• **What to work on**
a. Can you transcribe the part of the hairy crab article starting at "Lu specializes in" and ending at "more creative dishes."?
b. How would you put this sentence from the hairy crab article into Spanish: "Hairy crab and bean curd stew is a very classic dish of the season one can find in most restaurants that serve the crab."
c. Could you write the next part of the hairy crab article, picking up after its final sentence?

• **Given text**
════

The majority of the dishes on his hairy crab menu are creative spins of Chinese classics. For example, the crispy taro dumplings stuffed with hairy crab meat and roe is an elevated version of the Cantonese snack that replaces the minced pork filling with hairy crab meat and roe to complement the natural sweet flavor of taro.

Miangeda, or dough balls, are a popular comfort food around the country. Lu has created a braised sea cucumber and hairy crab meat that's full of umami flavor and can instantly warm up the body on colder days.

Hairy crab and bean curd stew is a very classic dish of the season one can find in most restaurants that serve the crab.

Lu has decided to make a dim sum based on this dish — a shaomai (steamed dumpling) with hairy crab meat and minced bean curd filling.

"The small shaomai embraces the flavors and styles of both northern and southern cooking. The open-ended top of the dumpling blossoms like a flower bud, which is a technique more common in the north, while the inside is true southern flavor," explained Lu.

But perhaps the most innovative dish on Lu's menu is the soufflé, an iconic dish that returns every season. Light egg white, meat and roe are wrapped inside buttery French pastry.

"In chocolate soufflé, the texture of the chocolate is quite similar to the hairy crab meat and roe, which is very rich and aromatic, so I combined the very jiangnan-style hairy crab with the Western dessert soufflé," said Lu.

Lu specializes in incorporating his own ideas inspired by modern gastronomy. The chilled crab meat jelly with champagne and caviar is a fusion appetizer that brings together the intense flavors of the hairy crab, sea urchin, caviar and fig vinegar pearls, so is the avocado tartare with drunken meat and buckwheat chips.

Although most hairy crab dishes are traditional recipes like tofu with hairy crab meat and roe, some restaurants in Shanghai are expanding their repertoire to incorporate the seasonal ingredient in more creative dishes.

• Creative Crab Flavor 蟹榭

As the name suggests, this restaurant specializes in unique and innovative crab dishes you probably won't find elsewhere else.

One of their top items on the menu is spicy stew of hairy crab meat and roe with wild peach gum, which is a gelatin-like ingredient with many health benefits. The dish is similar to manao jinsi or manao yinsi in concept, but brings a more interesting texture.

Their baked conch stuffed with hairy crab meat and roe combines the flavors of the sea and lake, and the traditional Shanghainese noodle mixed with scallion oil is also served with a hairy crab meat and roe topping.

════

• **Data**
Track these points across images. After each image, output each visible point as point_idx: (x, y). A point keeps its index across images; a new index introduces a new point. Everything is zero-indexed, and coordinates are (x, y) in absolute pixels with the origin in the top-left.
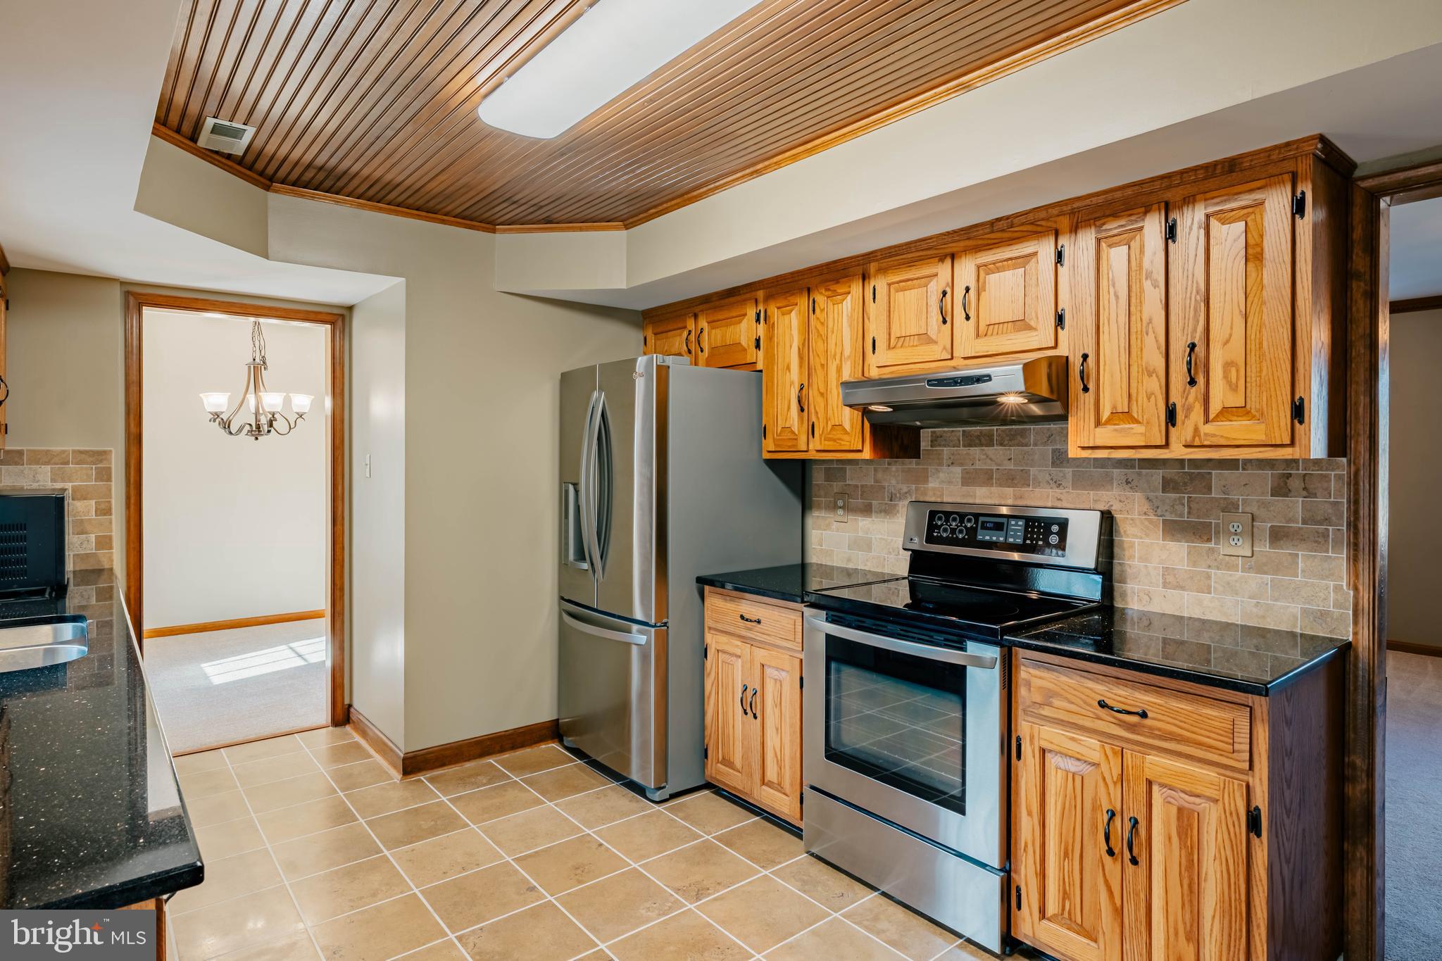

════

• **Responses by task**
a.
Lu specializes in incorporating his own ideas inspired by modern gastronomy. The chilled crab meat jelly with champagne and caviar is a fusion appetizer that brings together the intense flavors of the hairy crab, sea urchin, caviar and fig vinegar pearls, so is the avocado tartare with drunken meat and buckwheat chips.

Although most hairy crab dishes are traditional recipes like tofu with hairy crab meat and roe, some restaurants in Shanghai are expanding their repertoire to incorporate the seasonal ingredient in more creative dishes.

b. El guiso de cangrejo peludo con tofu es un plato muy clásico de la temporada que se puede encontrar en la mayoría de los restaurantes que sirven este cangrejo.

c.
Average price: 200 yuan (US$30) per person

Address: 4/F, 68 Yuyuan Rd

• Wang Bao He Restaurant

王宝和酒家

Known for their hairy crab cuisine, Wang Bao He Restaurant serves both traditional and creative crab dishes.

While hairy crab xiaolongbao is a more common dim sum of the season, Wang Bao He also has a savory rice dumpling stuffed with minced pork and hairy crab meat and roe.

Average price: 260 yuan per person

Address: 603 Fuzhou Rd

• Bar Constellation 酒池星座

A Western-style bar seems to be an unlikely place to sample hairy crab, but the newly opened Bar Constellation has brought an ultimate rice dish featuring two favorite crustaceans — crayfish and hairy crab.

The 198-yuan creation mixes hairy crab meat and roe and crayfish with steamed rice, which is served in a stone pot. The dish is very heavy and rich.

Average price: 200 yuan per person

Address: 1/F, Taikoo Hui, 288 Shimen Rd No.1

It takes at least 10 steps to thoroughly extract the meat and roe from the small crabs that weigh no more than 200 grams. Gao Xiaosheng, executive Chinese chef at the Pudong Shangri-La, East Shanghai, demostrates:

1. Remove the legs and claws from the body.

2. Open the top shell of the body.

3. Remove the inedible parts of the hairy crab delicately — its lungs, intestines and especially the heart which is located near the bottom of the crab under a thin membrane.

4. Scrape off the roe left in the shell.

5. Scrape off the roe in the body.

6. Cut off the coxa to break apart the crab's body, then scrape off all the meat.

7. Break down the crab leg by cutting in the carpus.

8. Carefully pick out all the meat from the thickest portion of the leg.

9. Cut through the hard claws to reveal the meat.

10. Scrape the meat out of the claws.